TAG Heuer Monaco: Five Milestone ModelsWritten by Alvin Wong
A quick refresher before the Monaco’s 50th anniversary’s big reveal.
Quite possibly the most famous square-cased sports watch in modern horology, the TAG Heuer Monaco celebrates its 50th birthday this year. Fans can expect the appropriate celebratory fanfare in May. There will be a book, Paradoxical Superstar, that traces the Monaco’s evolution. Of course, there will be a watch too – a highly anticipated limited edition that will be sold online and at TAG Heuer’s boutiques worldwide. But until then, here is a look back at five important Monaco models that mark the transformation of an iconoclastic watch into a true contemporary sports watch icon.
THE 1969 OG
Known as the Heuer Monaco then, before the TAG (Techniques d’Avant Garde) company acquired the Heuer brand in 1985, the watch’s debut was less than spectacular, despite touting mechanical prowess as a pioneering automatic chronograph. Inside the watch – the world’s first water-resistant square-cased watch – was the epochal Calibre 11, one of the world’s first automatic chronographs developed in collaboration with Breitling, Hamilton, and Dubois Dépraz (among the contenders for the world’s first automatic chronograph was Zenith’s El Primero and Seiko’s 6139, all released within months of each other).
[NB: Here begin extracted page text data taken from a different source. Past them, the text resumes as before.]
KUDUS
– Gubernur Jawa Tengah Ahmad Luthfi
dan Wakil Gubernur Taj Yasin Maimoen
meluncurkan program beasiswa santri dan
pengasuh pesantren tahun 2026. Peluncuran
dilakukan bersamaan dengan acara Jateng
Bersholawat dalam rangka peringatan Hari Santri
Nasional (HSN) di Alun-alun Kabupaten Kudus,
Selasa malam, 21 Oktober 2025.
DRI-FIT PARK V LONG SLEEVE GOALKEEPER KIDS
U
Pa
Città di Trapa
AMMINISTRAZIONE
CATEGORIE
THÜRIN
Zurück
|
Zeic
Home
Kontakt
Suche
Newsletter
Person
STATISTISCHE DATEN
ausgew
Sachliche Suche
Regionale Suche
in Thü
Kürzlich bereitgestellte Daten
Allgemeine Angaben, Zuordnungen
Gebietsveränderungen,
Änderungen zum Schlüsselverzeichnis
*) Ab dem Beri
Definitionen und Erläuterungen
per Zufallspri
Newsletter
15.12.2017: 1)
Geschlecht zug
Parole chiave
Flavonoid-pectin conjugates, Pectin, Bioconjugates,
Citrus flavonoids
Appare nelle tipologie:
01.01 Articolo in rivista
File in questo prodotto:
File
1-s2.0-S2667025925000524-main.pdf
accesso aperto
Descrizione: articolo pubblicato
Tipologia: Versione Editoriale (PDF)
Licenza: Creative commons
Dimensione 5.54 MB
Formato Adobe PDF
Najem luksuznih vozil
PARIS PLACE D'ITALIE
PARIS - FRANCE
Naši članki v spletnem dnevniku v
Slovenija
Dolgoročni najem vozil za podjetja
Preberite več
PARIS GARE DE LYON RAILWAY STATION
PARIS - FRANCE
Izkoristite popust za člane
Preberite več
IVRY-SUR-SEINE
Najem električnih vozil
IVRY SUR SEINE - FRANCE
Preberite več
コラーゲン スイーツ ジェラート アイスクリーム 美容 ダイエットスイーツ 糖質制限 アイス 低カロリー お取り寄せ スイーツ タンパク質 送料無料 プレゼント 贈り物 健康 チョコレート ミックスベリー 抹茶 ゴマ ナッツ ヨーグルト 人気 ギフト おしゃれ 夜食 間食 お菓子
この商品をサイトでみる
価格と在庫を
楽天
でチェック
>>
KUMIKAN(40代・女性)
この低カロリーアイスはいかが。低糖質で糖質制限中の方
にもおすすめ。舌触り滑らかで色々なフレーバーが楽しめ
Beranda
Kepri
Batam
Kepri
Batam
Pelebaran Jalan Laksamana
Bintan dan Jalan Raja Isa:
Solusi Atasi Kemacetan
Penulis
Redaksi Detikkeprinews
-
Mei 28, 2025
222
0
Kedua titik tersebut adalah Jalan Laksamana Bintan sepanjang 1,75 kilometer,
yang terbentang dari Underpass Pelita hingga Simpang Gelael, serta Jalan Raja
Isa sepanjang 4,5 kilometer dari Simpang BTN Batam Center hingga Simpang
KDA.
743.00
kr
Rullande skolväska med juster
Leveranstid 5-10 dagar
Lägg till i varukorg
Even so, many were unimpressed with the Monaco’s off-kilter design – square case, left-hand crown, unusual dial colours – the same unconventional aesthetics that cemented the watch as one of the most recognisable modern sports watches. In 1971, the watch received a slight commercial bump when it appeared in the movie Le Mans, seen on the wrist of Steve McQueen.
THE BLACK BEAUTY
After its cinematic turn in Le Mans, the Monaco’s popularity was fuelled by the introduction of the ‘Dark Lord’. Incidentally, the Dark Lord’s conception was the result of Heuer’s watchmakers being driven to experiment with the watch, given its initially lacklustre performance. Sheathed in a black PVD-coated case with matching dial colour and striking orange hands, the watch looked as stunning then as it is fresh today. It’s not known how many pieces were made – Phillips auction house estimates it at between 100 to 200 pieces – and needless to say, the Dark Lord ranks as one of the most storied and collectable vintage Heuers today.
THE RETRO REVIVAL
The Heuer Monaco found it hard going, possibly too way ahead of its time, and production of the watch all but ceased in the late-1970s. In 1998, however, TAG Heuer decided to give it one more roll of the dice with the ‘Re-edition’ Monaco, a homage to the vintage Monacos with a more conventional take, such as a right-placed crown and simple black dial. The first re-edition (CS2110), which was capped at 5,000 pieces, featured a two-counter configuration and the old Heuer shield logo. The strategy proved to be a success and the re-edition collection proved it had legs with more models added to the series since.
THE TECHNICAL LEAP
In 2004, TAG Heuer blew our collective minds when it presented the Monaco V4, which featured a revolutionary belt-driven movement. Named and inspired by the architecture of a four-cylinder car engine – there are four mainspring barrels at each corner of the movement, with a ‘transmission system’ enabled by super thin rubber belts that have been reinforced with a steel core – the V4 movement was groundbreaking as it is. Even so, nothing could have prepared us for the Monaco V4 Tourbillon. Launched in 2014, the watch brings TAG Heuer’s avant-garde spirit to the fore, engineering the same micro-belt energy transmission system to drive a tourbillon and, in doing do, effectively supercharges a widely appreciated 18th century complication into the future.
THE CULTURAL CROSSOVER
TAG Heuer released one of its most coveted and talked-about Monacos in recent memory with the release of the Monaco Bamford, created in collaboration with Bamford Watch Department (BWD). Although BWD has been in the customisation business for years, famously giving modern makeovers to iconic models, sheathing cases and bracelets in black PVD, the company has never officially been enlisted by a brand to work on a full-fledged collection until TAG Heuer came along. The resultant creation, the Monaco Bamford, which features a black carbon case and dial with aqua blue accents, was successful on many counts – not least the Monaco’s ability to reinvent itself to garner a new generation of fans.
Alvin promises not to be a douche when talking about watches. He may have scoured the Basel and Geneva watch fairs for the past 15 years, and played an instrumental role to the growth of Singapore's pioneering horological and men's lifestyle publications, but the intrepid scribe seeks to learn something new with each story he writes.